What you will do —
Reproduce the lines of the listing below from the line with "The absolute accuracy" to the line with "With regards to", both included.

-------

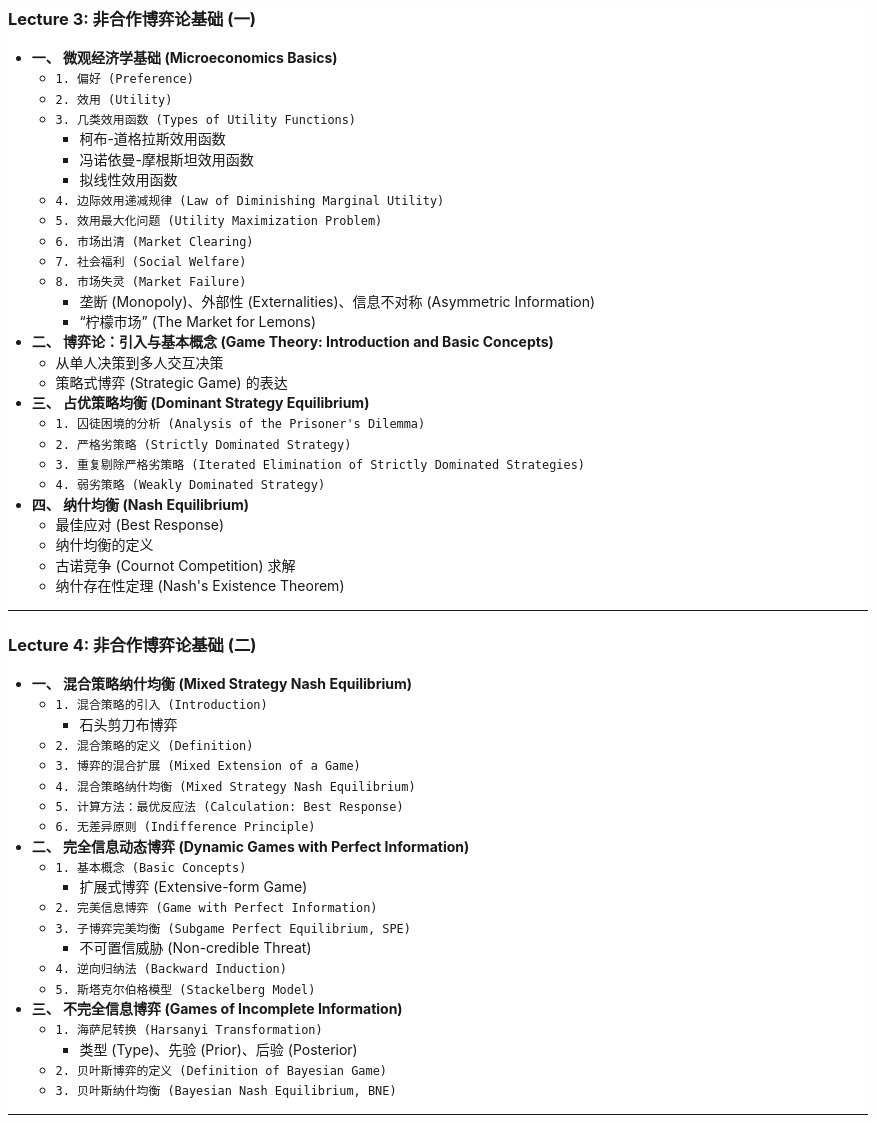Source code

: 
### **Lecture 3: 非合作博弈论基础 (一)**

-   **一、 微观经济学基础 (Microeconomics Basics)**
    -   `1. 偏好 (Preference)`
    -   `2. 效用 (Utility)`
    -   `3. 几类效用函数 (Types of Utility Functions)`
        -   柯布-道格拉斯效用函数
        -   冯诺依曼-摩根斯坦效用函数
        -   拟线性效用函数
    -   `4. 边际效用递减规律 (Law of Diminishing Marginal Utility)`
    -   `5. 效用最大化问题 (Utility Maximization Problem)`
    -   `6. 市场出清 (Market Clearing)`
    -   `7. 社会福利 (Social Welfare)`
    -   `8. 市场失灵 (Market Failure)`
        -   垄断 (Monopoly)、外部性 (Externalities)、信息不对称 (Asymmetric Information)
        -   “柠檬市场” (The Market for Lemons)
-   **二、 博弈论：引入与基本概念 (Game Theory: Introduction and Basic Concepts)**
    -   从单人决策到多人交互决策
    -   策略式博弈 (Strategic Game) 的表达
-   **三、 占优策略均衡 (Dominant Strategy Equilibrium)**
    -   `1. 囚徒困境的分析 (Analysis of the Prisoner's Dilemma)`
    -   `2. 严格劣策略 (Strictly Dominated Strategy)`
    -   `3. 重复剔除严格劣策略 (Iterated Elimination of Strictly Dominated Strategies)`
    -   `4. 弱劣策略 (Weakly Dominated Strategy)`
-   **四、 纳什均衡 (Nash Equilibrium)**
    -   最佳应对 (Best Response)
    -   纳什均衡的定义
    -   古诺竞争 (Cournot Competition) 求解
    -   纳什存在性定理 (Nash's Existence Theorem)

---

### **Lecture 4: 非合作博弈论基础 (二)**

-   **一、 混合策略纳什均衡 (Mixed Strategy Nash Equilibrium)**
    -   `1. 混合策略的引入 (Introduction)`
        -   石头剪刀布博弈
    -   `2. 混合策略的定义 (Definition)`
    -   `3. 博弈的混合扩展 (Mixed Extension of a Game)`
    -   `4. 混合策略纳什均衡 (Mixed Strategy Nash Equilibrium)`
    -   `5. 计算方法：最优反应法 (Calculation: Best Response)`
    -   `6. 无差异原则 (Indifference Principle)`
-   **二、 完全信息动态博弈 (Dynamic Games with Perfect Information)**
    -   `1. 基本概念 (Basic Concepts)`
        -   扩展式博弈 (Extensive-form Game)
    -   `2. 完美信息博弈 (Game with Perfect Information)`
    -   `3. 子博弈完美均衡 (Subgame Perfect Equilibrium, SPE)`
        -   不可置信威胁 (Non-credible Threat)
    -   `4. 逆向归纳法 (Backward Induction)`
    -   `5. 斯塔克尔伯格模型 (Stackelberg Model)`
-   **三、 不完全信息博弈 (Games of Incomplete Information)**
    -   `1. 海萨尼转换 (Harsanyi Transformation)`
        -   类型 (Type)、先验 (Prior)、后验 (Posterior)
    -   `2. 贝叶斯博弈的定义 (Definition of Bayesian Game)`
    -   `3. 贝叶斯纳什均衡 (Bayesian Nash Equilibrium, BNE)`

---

-------

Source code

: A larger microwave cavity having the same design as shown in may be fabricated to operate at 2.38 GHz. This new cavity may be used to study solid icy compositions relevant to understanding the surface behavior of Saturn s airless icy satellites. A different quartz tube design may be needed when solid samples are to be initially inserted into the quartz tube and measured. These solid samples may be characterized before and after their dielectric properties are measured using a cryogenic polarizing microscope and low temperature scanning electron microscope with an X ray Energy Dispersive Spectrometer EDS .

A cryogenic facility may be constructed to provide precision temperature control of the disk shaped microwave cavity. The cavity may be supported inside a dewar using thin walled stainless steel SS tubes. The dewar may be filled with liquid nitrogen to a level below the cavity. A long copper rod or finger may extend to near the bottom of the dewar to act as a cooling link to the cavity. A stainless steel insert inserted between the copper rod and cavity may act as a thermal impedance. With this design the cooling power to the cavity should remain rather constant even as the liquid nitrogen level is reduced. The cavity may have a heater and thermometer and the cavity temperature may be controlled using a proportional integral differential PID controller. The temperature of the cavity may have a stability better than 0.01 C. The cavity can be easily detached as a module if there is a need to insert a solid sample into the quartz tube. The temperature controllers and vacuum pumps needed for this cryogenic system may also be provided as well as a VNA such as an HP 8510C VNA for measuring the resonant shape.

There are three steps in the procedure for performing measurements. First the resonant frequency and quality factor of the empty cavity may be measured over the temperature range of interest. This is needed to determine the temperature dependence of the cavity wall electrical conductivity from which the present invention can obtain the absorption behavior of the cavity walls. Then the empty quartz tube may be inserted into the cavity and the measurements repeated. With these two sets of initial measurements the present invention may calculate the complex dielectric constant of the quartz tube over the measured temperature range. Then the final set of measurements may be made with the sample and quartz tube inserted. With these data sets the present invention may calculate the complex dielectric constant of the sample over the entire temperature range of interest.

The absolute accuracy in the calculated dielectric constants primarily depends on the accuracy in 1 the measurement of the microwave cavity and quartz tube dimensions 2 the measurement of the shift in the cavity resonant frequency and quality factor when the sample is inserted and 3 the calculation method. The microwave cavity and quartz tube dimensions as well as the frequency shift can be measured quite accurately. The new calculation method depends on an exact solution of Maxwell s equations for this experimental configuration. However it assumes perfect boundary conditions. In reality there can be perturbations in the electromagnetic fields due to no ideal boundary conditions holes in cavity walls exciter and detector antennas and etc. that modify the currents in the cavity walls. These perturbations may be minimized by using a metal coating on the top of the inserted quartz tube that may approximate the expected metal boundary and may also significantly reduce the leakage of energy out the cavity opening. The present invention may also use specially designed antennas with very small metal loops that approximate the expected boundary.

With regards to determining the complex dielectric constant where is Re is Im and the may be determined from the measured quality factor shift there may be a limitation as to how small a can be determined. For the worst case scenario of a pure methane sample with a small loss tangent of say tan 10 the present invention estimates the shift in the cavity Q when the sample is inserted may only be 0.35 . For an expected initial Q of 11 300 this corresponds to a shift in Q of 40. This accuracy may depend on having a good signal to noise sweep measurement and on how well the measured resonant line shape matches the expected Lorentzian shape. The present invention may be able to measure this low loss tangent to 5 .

-------

Response below —
The absolute accuracy in the calculated dielectric constants primarily depends on the accuracy in 1 the measurement of the microwave cavity and quartz tube dimensions 2 the measurement of the shift in the cavity resonant frequency and quality factor when the sample is inserted and 3 the calculation method. The microwave cavity and quartz tube dimensions as well as the frequency shift can be measured quite accurately. The new calculation method depends on an exact solution of Maxwell s equations for this experimental configuration. However it assumes perfect boundary conditions. In reality there can be perturbations in the electromagnetic fields due to no ideal boundary conditions holes in cavity walls exciter and detector antennas and etc. that modify the currents in the cavity walls. These perturbations may be minimized by using a metal coating on the top of the inserted quartz tube that may approximate the expected metal boundary and may also significantly reduce the leakage of energy out the cavity opening. The present invention may also use specially designed antennas with very small metal loops that approximate the expected boundary.

With regards to determining the complex dielectric constant where is Re is Im and the may be determined from the measured quality factor shift there may be a limitation as to how small a can be determined. For the worst case scenario of a pure methane sample with a small loss tangent of say tan 10 the present invention estimates the shift in the cavity Q when the sample is inserted may only be 0.35 . For an expected initial Q of 11 300 this corresponds to a shift in Q of 40. This accuracy may depend on having a good signal to noise sweep measurement and on how well the measured resonant line shape matches the expected Lorentzian shape. The present invention may be able to measure this low loss tangent to 5 .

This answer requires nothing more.